Extracted page text data
- - - - - - -
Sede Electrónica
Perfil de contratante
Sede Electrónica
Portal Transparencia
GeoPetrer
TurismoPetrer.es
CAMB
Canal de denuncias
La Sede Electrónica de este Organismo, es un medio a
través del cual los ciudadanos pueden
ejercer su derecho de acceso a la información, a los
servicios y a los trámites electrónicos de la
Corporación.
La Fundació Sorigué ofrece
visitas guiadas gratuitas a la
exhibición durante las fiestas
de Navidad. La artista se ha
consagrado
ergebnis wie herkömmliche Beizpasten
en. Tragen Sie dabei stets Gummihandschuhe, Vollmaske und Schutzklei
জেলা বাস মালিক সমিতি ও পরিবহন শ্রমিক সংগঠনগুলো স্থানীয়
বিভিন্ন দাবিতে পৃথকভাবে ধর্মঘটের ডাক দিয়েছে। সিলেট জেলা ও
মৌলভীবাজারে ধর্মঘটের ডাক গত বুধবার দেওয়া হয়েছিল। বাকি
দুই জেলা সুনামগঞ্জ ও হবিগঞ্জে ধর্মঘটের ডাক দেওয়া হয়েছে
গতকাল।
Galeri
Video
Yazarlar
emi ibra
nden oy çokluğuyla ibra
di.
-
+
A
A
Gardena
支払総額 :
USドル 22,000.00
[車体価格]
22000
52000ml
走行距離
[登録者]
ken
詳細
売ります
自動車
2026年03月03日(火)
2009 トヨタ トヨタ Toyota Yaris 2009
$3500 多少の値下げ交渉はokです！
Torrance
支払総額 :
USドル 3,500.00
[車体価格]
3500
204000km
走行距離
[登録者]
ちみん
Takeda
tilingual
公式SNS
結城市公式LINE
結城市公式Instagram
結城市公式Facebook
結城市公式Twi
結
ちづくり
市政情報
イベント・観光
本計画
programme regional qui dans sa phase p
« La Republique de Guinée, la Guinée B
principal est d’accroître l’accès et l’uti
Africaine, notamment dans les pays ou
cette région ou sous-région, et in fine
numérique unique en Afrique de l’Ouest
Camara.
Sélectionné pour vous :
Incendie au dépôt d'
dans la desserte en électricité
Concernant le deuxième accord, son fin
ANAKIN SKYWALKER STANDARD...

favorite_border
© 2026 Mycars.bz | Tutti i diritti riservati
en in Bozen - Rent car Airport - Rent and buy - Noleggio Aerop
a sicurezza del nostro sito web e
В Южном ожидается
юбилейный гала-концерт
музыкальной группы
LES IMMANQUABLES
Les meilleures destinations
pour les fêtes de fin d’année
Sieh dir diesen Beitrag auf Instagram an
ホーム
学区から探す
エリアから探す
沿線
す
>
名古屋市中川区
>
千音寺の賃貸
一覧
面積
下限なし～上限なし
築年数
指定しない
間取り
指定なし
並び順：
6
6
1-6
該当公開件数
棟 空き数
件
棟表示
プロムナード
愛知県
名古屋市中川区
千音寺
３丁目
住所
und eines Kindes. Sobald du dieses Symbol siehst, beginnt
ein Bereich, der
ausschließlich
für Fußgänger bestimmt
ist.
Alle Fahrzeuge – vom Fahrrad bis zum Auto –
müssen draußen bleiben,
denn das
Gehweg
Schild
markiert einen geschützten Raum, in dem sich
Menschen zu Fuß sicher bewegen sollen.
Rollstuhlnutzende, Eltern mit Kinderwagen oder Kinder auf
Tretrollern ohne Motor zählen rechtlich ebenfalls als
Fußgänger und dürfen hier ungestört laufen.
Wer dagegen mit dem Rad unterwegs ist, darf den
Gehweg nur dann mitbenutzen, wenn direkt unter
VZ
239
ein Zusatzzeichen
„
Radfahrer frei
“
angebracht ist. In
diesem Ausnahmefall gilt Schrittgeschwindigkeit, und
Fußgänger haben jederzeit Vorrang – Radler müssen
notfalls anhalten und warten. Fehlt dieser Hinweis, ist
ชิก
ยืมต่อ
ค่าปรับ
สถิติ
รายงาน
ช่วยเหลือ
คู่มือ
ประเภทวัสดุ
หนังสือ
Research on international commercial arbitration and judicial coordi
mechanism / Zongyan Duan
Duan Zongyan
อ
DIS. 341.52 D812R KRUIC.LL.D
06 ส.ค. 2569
- - - - - - -
§ WRITTEN TASK: Rewrite the listing above with every "Gehweg" changed to "Gehsteig", leaving all other text unchanged.

§ REPLY TO THE TASK:
Sede Electrónica
Perfil de contratante
Sede Electrónica
Portal Transparencia
GeoPetrer
TurismoPetrer.es
CAMB
Canal de denuncias
La Sede Electrónica de este Organismo, es un medio a
través del cual los ciudadanos pueden
ejercer su derecho de acceso a la información, a los
servicios y a los trámites electrónicos de la
Corporación.
La Fundació Sorigué ofrece
visitas guiadas gratuitas a la
exhibición durante las fiestas
de Navidad. La artista se ha
consagrado
ergebnis wie herkömmliche Beizpasten
en. Tragen Sie dabei stets Gummihandschuhe, Vollmaske und Schutzklei
জেলা বাস মালিক সমিতি ও পরিবহন শ্রমিক সংগঠনগুলো স্থানীয়
বিভিন্ন দাবিতে পৃথকভাবে ধর্মঘটের ডাক দিয়েছে। সিলেট জেলা ও
মৌলভীবাজারে ধর্মঘটের ডাক গত বুধবার দেওয়া হয়েছিল। বাকি
দুই জেলা সুনামগঞ্জ ও হবিগঞ্জে ধর্মঘটের ডাক দেওয়া হয়েছে
গতকাল।
Galeri
Video
Yazarlar
emi ibra
nden oy çokluğuyla ibra
di.
-
+
A
A
Gardena
支払総額 :
USドル 22,000.00
[車体価格]
22000
52000ml
走行距離
[登録者]
ken
詳細
売ります
自動車
2026年03月03日(火)
2009 トヨタ トヨタ Toyota Yaris 2009
$3500 多少の値下げ交渉はokです！
Torrance
支払総額 :
USドル 3,500.00
[車体価格]
3500
204000km
走行距離
[登録者]
ちみん
Takeda
tilingual
公式SNS
結城市公式LINE
結城市公式Instagram
結城市公式Facebook
結城市公式Twi
結
ちづくり
市政情報
イベント・観光
本計画
programme regional qui dans sa phase p
« La Republique de Guinée, la Guinée B
principal est d’accroître l’accès et l’uti
Africaine, notamment dans les pays ou
cette région ou sous-région, et in fine
numérique unique en Afrique de l’Ouest
Camara.
Sélectionné pour vous :
Incendie au dépôt d'
dans la desserte en électricité
Concernant le deuxième accord, son fin
ANAKIN SKYWALKER STANDARD...

favorite_border
© 2026 Mycars.bz | Tutti i diritti riservati
en in Bozen - Rent car Airport - Rent and buy - Noleggio Aerop
a sicurezza del nostro sito web e
В Южном ожидается
юбилейный гала-концерт
музыкальной группы
LES IMMANQUABLES
Les meilleures destinations
pour les fêtes de fin d’année
Sieh dir diesen Beitrag auf Instagram an
ホーム
学区から探す
エリアから探す
沿線
す
>
名古屋市中川区
>
千音寺の賃貸
一覧
面積
下限なし～上限なし
築年数
指定しない
間取り
指定なし
並び順：
6
6
1-6
該当公開件数
棟 空き数
件
棟表示
プロムナード
愛知県
名古屋市中川区
千音寺
３丁目
住所
und eines Kindes. Sobald du dieses Symbol siehst, beginnt
ein Bereich, der
ausschließlich
für Fußgänger bestimmt
ist.
Alle Fahrzeuge – vom Fahrrad bis zum Auto –
müssen draußen bleiben,
denn das
Gehsteig
Schild
markiert einen geschützten Raum, in dem sich
Menschen zu Fuß sicher bewegen sollen.
Rollstuhlnutzende, Eltern mit Kinderwagen oder Kinder auf
Tretrollern ohne Motor zählen rechtlich ebenfalls als
Fußgänger und dürfen hier ungestört laufen.
Wer dagegen mit dem Rad unterwegs ist, darf den
Gehsteig nur dann mitbenutzen, wenn direkt unter
VZ
239
ein Zusatzzeichen
„
Radfahrer frei
“
angebracht ist. In
diesem Ausnahmefall gilt Schrittgeschwindigkeit, und
Fußgänger haben jederzeit Vorrang – Radler müssen
notfalls anhalten und warten. Fehlt dieser Hinweis, ist
ชิก
ยืมต่อ
ค่าปรับ
สถิติ
รายงาน
ช่วยเหลือ
คู่มือ
ประเภทวัสดุ
หนังสือ
Research on international commercial arbitration and judicial coordi
mechanism / Zongyan Duan
Duan Zongyan
อ
DIS. 341.52 D812R KRUIC.LL.D
06 ส.ค. 2569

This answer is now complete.